14 days for us :lol:


----------



## Cyclewalkbob (Oct 18, 2011)

Four for us!


----------



## Sandy_Saunders (Nov 17, 2008)

Six days for us as well, on the 1420 train, or earlier if we get there in time. 

This is all hinging on my wife's health though, she had to get antibiotics from the doctor today.  Hopefully they will have done the trick by Wednesday and we will be on our way. 
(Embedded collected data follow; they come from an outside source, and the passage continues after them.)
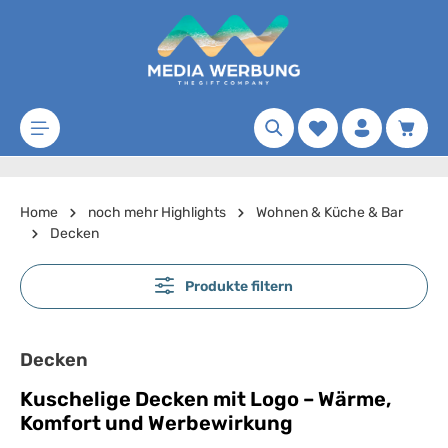
Zum Hauptinhalt springen
Merkzettel
Waren
Home
noch mehr Highlights
Wohnen & Küche & Bar
Decken
Produkte filtern
Decken
Kuschelige Decken mit Logo – Wärme,
Komfort und Werbewirkung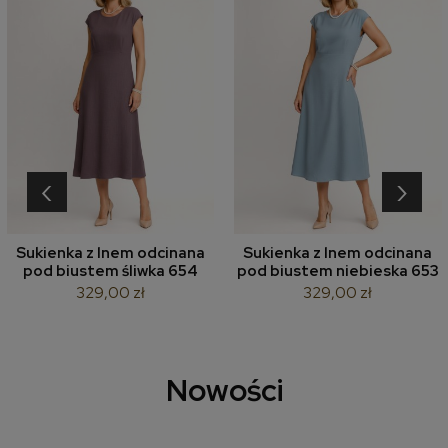
‹
›
Sukienka z lnem odcinana
Sukienka z lnem odcinana
pod biustem śliwka 654
pod biustem niebieska 653
329,00 zł
329,00 zł
Nowości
Anyway, I cleaned the outside of the van today as we have been up in t'north and it was a bit mucky.

Sandy


----------



## Stanner (Aug 17, 2006)

We're on DFDS Wednesday evening.


----------



## 100127 (Jul 20, 2006)

Sandy_Saunders said:


> Six days for us as well, on the 1420 train, or earlier if we get there in time.
> 
> This is all hinging on my wife's health though, she had to get antibiotics from the doctor today.  Hopefully they will have done the trick by Wednesday and we will be on our way.
> 
> ...


Nice one, we are on the one before 1350, say hello if you see us.


----------



## rotorywing (Jul 19, 2010)

Stanner said:


> We're on DFDS Wednesday evening.


We are on the 1645 DFDS Wednesday..........see you on the ship or the other side !. Are you heading to Cite Europe.

Martin


----------



## Stanner (Aug 17, 2006)

rotorywing said:


> Stanner said:
> 
> 
> > We're on DFDS Wednesday evening.
> ...


Not on until 21.15 to Dunkeque then depending on how weather looks heading north to Netherlands or if it looks better some other way we'll go the other way.


----------



## MYFANWY1 (May 9, 2011)

*6days to go*

Hi guys your to slow, we got here yesterday ,LOL Weather was boiling now in Troyes it is grey and damp, so we heading further south sooner than we plan, all have good trip. Eddie.


----------



## mandyandandy (Oct 1, 2006)

Ohhh do stop it, no crossings now till Dec 4th and thats only for 4 days. 
Have a great time, hope the sun shines and the tyres stay inflated not the prices. 

Mandy


----------